Passage to read:
· · · · · · ·

This week Canberra University’s News and Media Research Centre released their annual Australian Digital News Report and as usual it contains a trove of fresh data about news habits and trends.
The really big picture, or pictures, tend not to change year to year, and I think that’s true again this year. In future newsletters I will explore the data further: this week, I am including here a commentary I wrote for the report on why most people prefer to get their digital news in text rather than video.
This is a clear finding in the report, but is counter-intuitive to those accustomed to thinking of TV news as the archetypal scale news medium.
Why video doesn’t always work for news
It’s a trope of modern life that people don’t read anymore.
But it’s totally wrong. More people are reading, and they are reading more. You see them everywhere, a hand held before them, looking at their phones.
Some of them are watching video, some listening to audio. A rare few are actually talking to someone. What the majority are doing is reading.
Email, the web, social media: despite big amounts of imagery, none of it would make any sense without the text.
Perhaps what people really don’t do so much anymore is read books. For people who love books, this is a bit sad. But I believe - and would love to see proved - that the net consumption of the written word has risen with the smartphone era. This year’s Digital News Report offers an insight into why.
The team at the News and Media Research Centre included a question for the first time to determine preferences for consuming news via text or video.
The data is unequivocal: the majority of people (61%) prefer to get their online news in text form. Only 11% prefer news video. Considering that 27% either don’t know or watch and read news about the same, that is a major win for the written word.

· · · · · · ·

Input data:

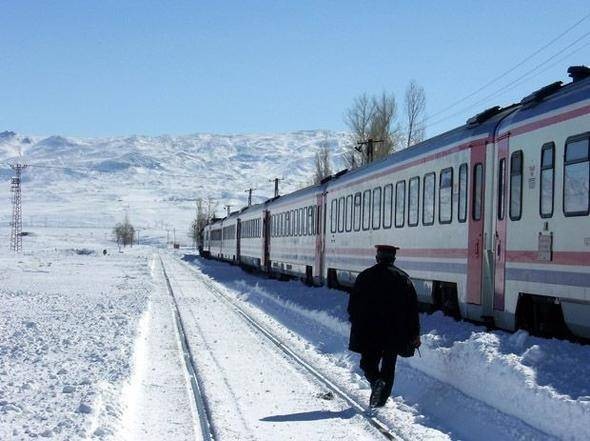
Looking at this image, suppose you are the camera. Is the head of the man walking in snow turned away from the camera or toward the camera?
away from the camera

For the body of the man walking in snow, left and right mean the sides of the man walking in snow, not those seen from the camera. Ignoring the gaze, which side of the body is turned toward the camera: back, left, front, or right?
back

· · · · · · ·

Assigned task A: From the commentary on text versus video news, reproduce word for word the span starting with "But it’s totally" and going on through "doing is reading.".
Assigned task B: Render this sentence from the commentary on text versus video news in Spanish: "It’s a trope of modern life that people don’t read anymore."

Answer section A:
But it’s totally wrong. More people are reading, and they are reading more. You see them everywhere, a hand held before them, looking at their phones.
Some of them are watching video, some listening to audio. A rare few are actually talking to someone. What the majority are doing is reading.

Answer section B: Es un tópico de la vida moderna que la gente ya no lee.